BT Openreach gets a new 54 year-old CEO. But, will it still need him, will it still feed him, (and itself) when he's 64?
- Ofcom's languid approach to Strategic Review of Digital Communications means fate of 'natural' monopoly could yet take years to determine.
- By the time the regulatory framework for the next 10 years is in place, a quarter of it could already be over.
- BT's expertise in obfuscation and delay likely to be widely deployed.
- Regulator may be independent but UK government is against full-scale divestiture and sell-off of BT's wholesale arm.

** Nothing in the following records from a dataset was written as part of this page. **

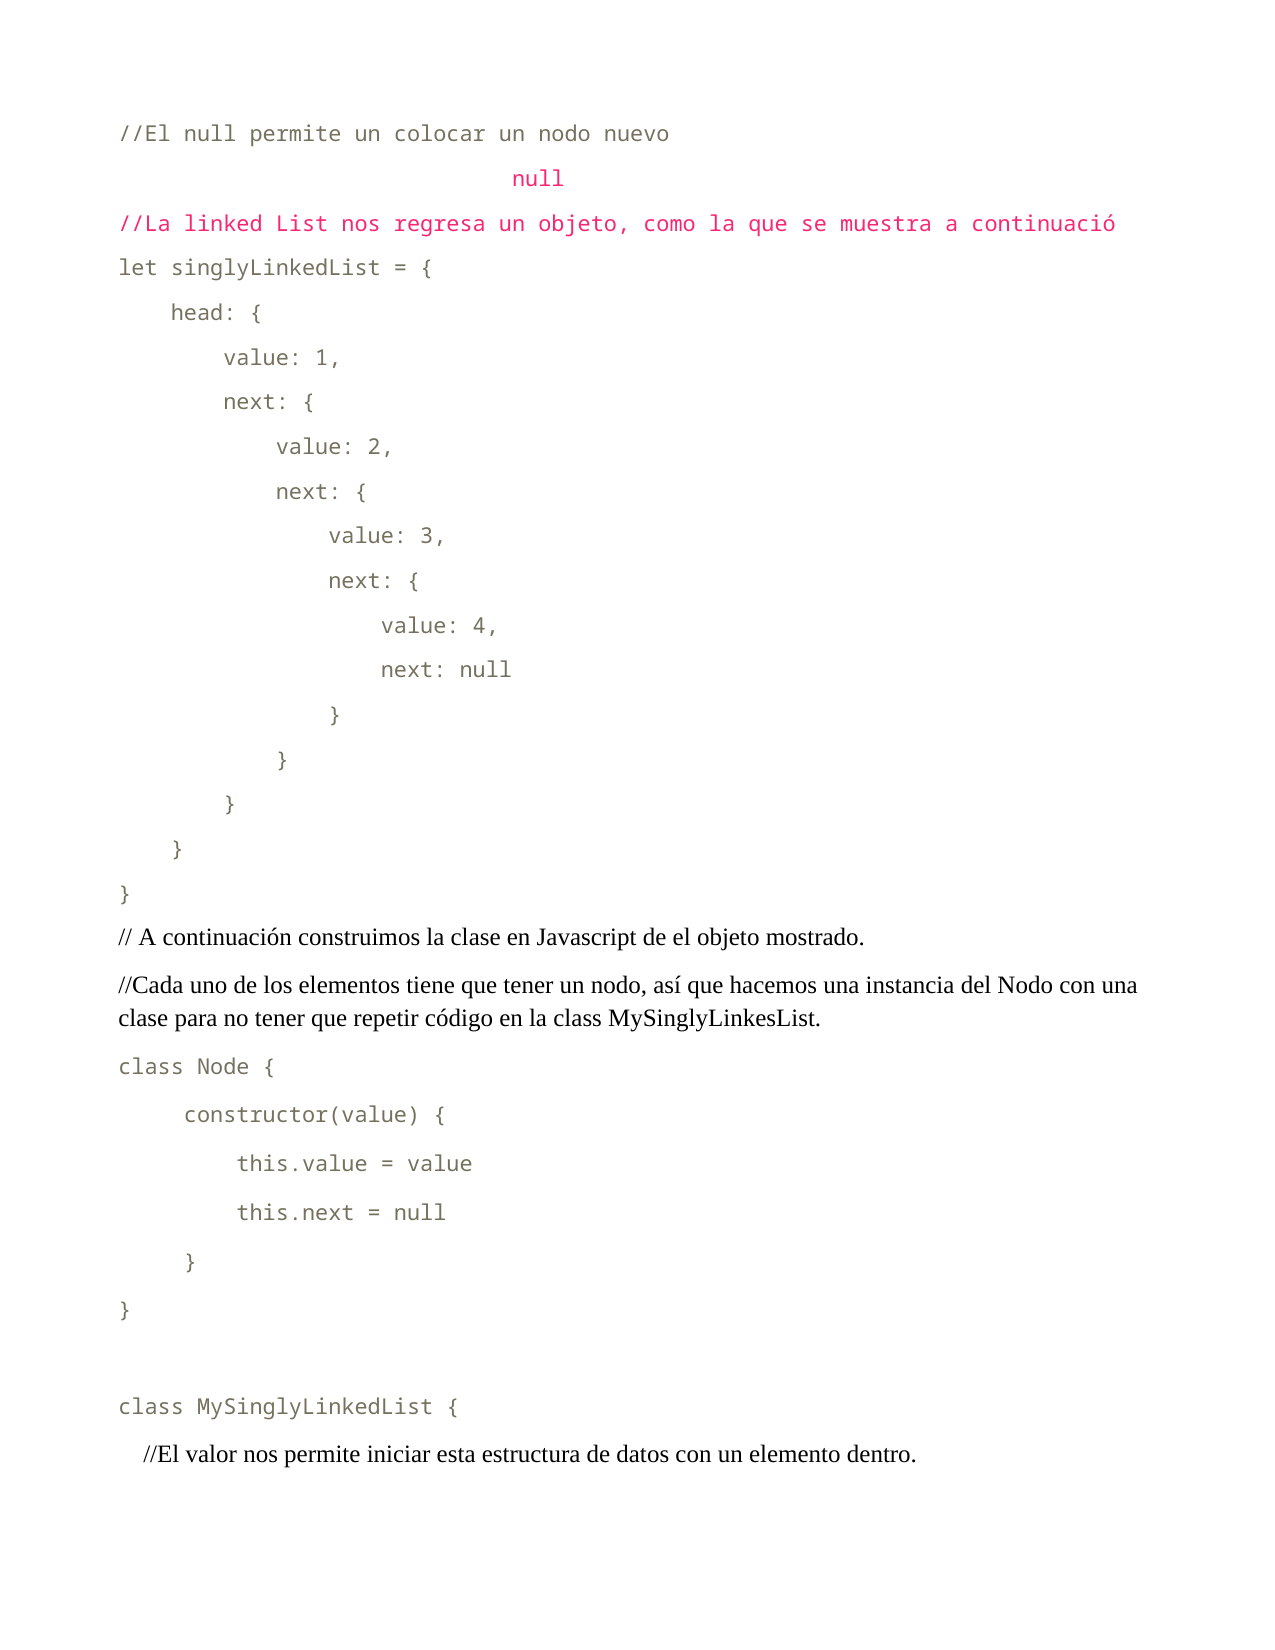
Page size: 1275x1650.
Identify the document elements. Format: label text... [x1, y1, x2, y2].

text this.next = null [118, 1197, 1157, 1227]
text } [118, 833, 1157, 863]
text this.value = value [118, 1148, 1157, 1178]
text next: { [118, 476, 1157, 505]
text class MySinglyLinkedList { [118, 1391, 1157, 1421]
text } [118, 699, 1157, 729]
text constructor(value) { [118, 1099, 1157, 1129]
text } [118, 878, 1157, 908]
text } [118, 1246, 1157, 1276]
text value: 1, [118, 342, 1157, 371]
text value: 2, [118, 431, 1157, 461]
text value: 4, [118, 610, 1157, 639]
text //La linked List nos regresa un objeto, como la que se muestra a continuació [118, 207, 1157, 237]
text } [118, 788, 1157, 818]
text class Node { [118, 1051, 1157, 1081]
text //Cada uno de los elementos tiene que tener un nodo, así que hacemos una instancia del Nodo con una clase para no tener que repetir código en la class MySinglyLinkesList. [118, 970, 1157, 1032]
text let singlyLinkedList = { [118, 252, 1157, 282]
text head: { [118, 297, 1157, 327]
text //El null permite un colocar un nodo nuevo [118, 118, 1157, 148]
text next: null [118, 654, 1157, 684]
text } [118, 1294, 1157, 1324]
text 1 --> 2 --> 3 --> 4 --> 5 --> null [118, 163, 1157, 193]
text next: { [118, 565, 1157, 595]
text } [118, 744, 1157, 773]
text next: { [118, 386, 1157, 416]
text value: 3, [118, 520, 1157, 550]
text // A continuación construimos la clase en Javascript de el objeto mostrado. [118, 922, 1157, 951]
text //El valor nos permite iniciar esta estructura de datos con un elemento dentro. [118, 1439, 1157, 1468]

This morning the UK's incumbent telco, BT, has announced that its access infrastructure division (and so-called 'natural' de facto monopoly), Openreach has a new CEO. He could be in the job for quite some time given that the last time the regulator, Ofcom, undertook a full scale market review, back in 2005, it took two and a half years fully to split-out Openreach into an 'arms length' and 'functionally separate' part of BT. Who knows how long it will take if full-scale divestment is ordered? One thing is for sure, BT could object and obfuscate almost indefinitely, it's had plenty of practice.
So, the new man at the head of Openreach will Clive Selley, presently not only the boss of BT Technology, Service and Operations (TSO) but also Group Chief information Officer. Presumably one of the jobs is evening or weekend work.
A press release issued by BT this morning says "He has been at the forefront of innovation at BT driving changes that have benefited the entire industry as well as millions of customers across the UK". Mr. Selley will take over "sometime later this quarter" from from Joe Garner, who is quitting, rather unexpectedly, to become the CEO of the UK's Nationwide Building Society.
Openreach came into being 10 years ago, when BT and Ofcom reached an accommodation, as required required by the UK Enterprise Act of 2002, to ensure that BT's rival, competitive telcos could gain equality of access to the incumbent's last mile network. However, these rivals soon complained that BT was abusing its position as owner of Openreach by making it very hard, if not all but impossible, to co-locate their equipment in BT's exchanges, overcharging them and having a very cavalier and peculiar attitude to the concept of of customer service.
Ofcom has been undertaking a lengthy and much-trailed, but somewhat delayed and as yet yet unseen, Strategic Review of Digital Communications in Britain. The Review, which will articulate the regulatory framework of the UK's comms industry for the next decade, has had a slow gestation and a prolonged labour. It has been suggested that the delay in its publication (now, allegedly to take place by the end of this February, but who knows?) is down to the thorny issue of what to do with Openreach.
Last month Ofcom revealed that it is examining four possibilities: further deregulation of the market, the structural separation of of Openreach from BT, tweaking the current regime or leaving things just as they are. Option 3 would be a cop-out and Option 4 so unacceptable that would cause ongoing political and corporate division and ructions. Something has to be done and a decision made and meantime BT is doing all it can to persuade Ofcom to permit the maintenance of its highly advantageous status quo. Well, it would do, wouldn't it?
This is a political issue as much as anything else. The Conservative Party as the current government has a working majority in the UK House of Commons of just 16 seats and the minister with responsibility for 'Digital Britain', Ed Vaizey, is known to oppose a full-scale sell-off of Openreach. In an interview with the Financial Times he said, “I think full separation would be an enormous undertaking, incredibly time consuming [with] lots of potential to backfire."
Furthermore, there is also the politics related to the European Union to consider. Britain has a strange and frequently strained relationship with the EU and the mooted merger of O2 and Three still has to be approved by Brussels. Ofcom is also waiting for that to be given before publishing its Strategic Review but has already painted itself into a corner.
Sharon White, Ofcom's CEO, is on record as saying that "four operators [in the UK] is a competitive number." Many in the industry profoundly disagree with that assessment, not least because as part of the terms of reference that Ofcom set for itself was to give consumers and enterprises greater choice and the easy and quick ability to switch between service providers. However, time after time evidence has shown that when the number of players in a given comms market are reduced, competition declines as prices rise and service levels deteriorate.
In any event, whatever the decision eventually made about the future of Openreach, we can be assured that it will take an unconscionable time to be implemented. When Ofcom eventually gets round to publishing its proposals, the industry and other interested parties will have the opportunity to respond to then and make representations accordingly.
Ofcom says it hopes to have all of those sorted and answered by the end of this year - which means that Openreach will continue down its lucrative and restrictive path until at least 2017 and perhaps for considerably longer if its parent company, BT Group, digs in its heels and registers a series of objections and lodges appeals. If it goes so far as to ask for a judicial review or appeals to the European Commission, Mr. Selley may yet find himself in charge of Openreach until his retirement.